File No. 817.51/846
[Inclosure 2—Translation]
The Minister for Foreign
Affairs to Minister Jefferson
National
Palace,
Managua,
September 30, 1916.
Mr. Minister: In your official
communication of the 5th of the present month, your excellency, in
behalf of your Government is pleased to state: that Señor Pedro
Rafael Cuadra, Financial Agent of Nicaragua, has forwarded to the
Department of State of the United States corresponding copies of a
contract made on the 31st of July, between the same Senor Cuadra and
Messrs. Brown Brothers and Company and J. and W. Seligman and
Company, and of another contract of the same date made between the
same agent and the National Bank of Nicaragua, Limited; that both
contracts refer to the settlement of the debts of the Nicaraguan
Government with the aforesaid firms, counting on the funds, which
according to the Treaty already ratified and relative to an
interoceanic canal the United States Government is obliged to pay to
that of Nicaragua; that pursuant to Article III of that Treaty no
decision can be made by the Government of the United States or by
that of Nicaragua in regard to the disbursement of the aforesaid
funds, until both have agreed as to the use which will be made of
them for one or both of the general purposes designated in the
Treaty; that under such circumstances the Nicaraguan Government
being unable to enter into negotiations with the firms as to the
payment which must be made to them, the Department has found it
strange that in the contract made between Mr. Cuadra and Brown
Brothers and Company and J. and W. Seligman and Company there should
be the following clause:
The Republic, besides, as a prior condition, agrees in that
it shall not consent to any disbursement or distribution of
the money to be received from the United States, according
to the treaty of August 5, 1914, in violation of the clauses
of this agreement, or that would deprive the bankers of any
of the rights herein stipulated or of those which have been
granted to them in previous contracts and which have been
mentioned in this agreement;
that, in accordance with that clause and others of
the contract, the Nicaraguan Government would place itself in a
position in which it would be unable to cooperate with the United
States Government in compliance with Article III of the aforesaid
Treaty; that it is the purpose of the United States Government to
choose the most adequate means to fulfill the object of the Treaty
in regard to the disbursement of funds destined to pay the debts of
Nicaragua or for other public purposes, when the agreement to this
effect may be made with the Nicaraguan Government; that, for such
reasons, the Department cannot, at this moment, recognize the
aforesaid contracts, unless it be to transmit to my Government its
judgment upon them, and to express the desire of the Government of
the United States to receive from that of Nicaragua a memorandum of
its intentions in regard to such contracts, which seem to have been
entered into without interpreting in a proper manner the
stipulations of the Treaty lately ratified.
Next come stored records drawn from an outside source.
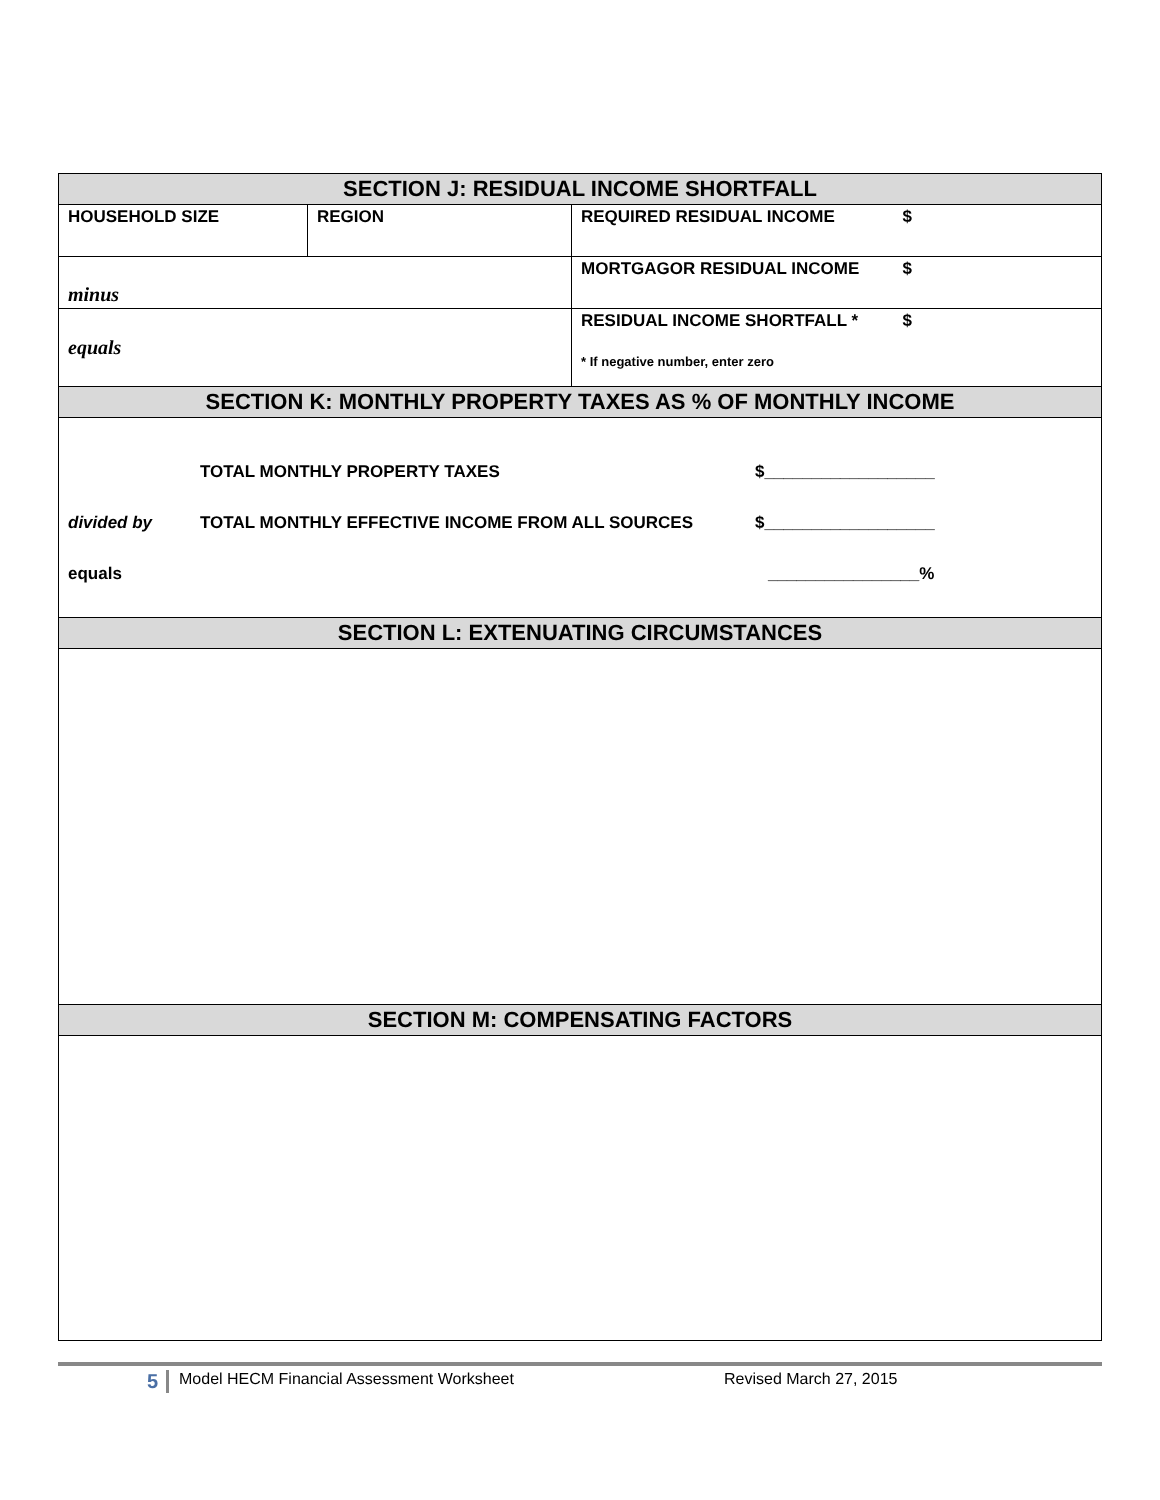| SECTION J: RESIDUAL INCOME SHORTFALL | | |
| --- | --- | --- |
| HOUSEHOLD SIZE | REGION | REQUIRED RESIDUAL INCOME $ |
| minus | | MORTGAGOR RESIDUAL INCOME $ |
| equals | | RESIDUAL INCOME SHORTFALL * $ * If negative number, enter zero |
| SECTION K: MONTHLY PROPERTY TAXES AS % OF MONTHLY INCOME | | |
| TOTAL MONTHLY PROPERTY TAXES $__________________ divided by TOTAL MONTHLY EFFECTIVE INCOME FROM ALL SOURCES $__________________ equals ________________% | | |
| SECTION L: EXTENUATING CIRCUMSTANCES | | |
| SECTION M: COMPENSATING FACTORS | | |
5 Model HECM Financial Assessment Worksheet Revised March 27, 2015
In regard to the said contracts and in reference to the observations
contained in the note to which I am replying, I have the honor to
state to your excellency that my Government will give, on its part,
faithful compliance with the stipulations contained in the Treaty
which has just been ratified, relative to an interoceanic canal, as
they must be interpreted; and duly appreciates the good disposition
which the United States Government has to choose the most adequate
means to fulfill the object of the Treaty in regard to the
disbursement of the funds which are to be applied to the payment of
the nation’s debts or to other public purposes, when the agreement
between both Governments concerning this disbursement can be
effected.
My Government expects, on these grounds, that from the previous
agreement arrived at by the two contracting parties, as to the use
of the funds proceeding from the aforesaid Treaty, there will be a
conciliation of Messrs. Brown Brothers & Co.’s and J. & W.
Seligman & Co.’s interests with those of the other creditors of
the country and with the end in view for the progress and welfare of
Nicaragua, as considered in Article III of the Treaty so many times
mentioned.
In this manner I have received instructions to answer your
excellency’s note; and in so doing, I avail [etc.]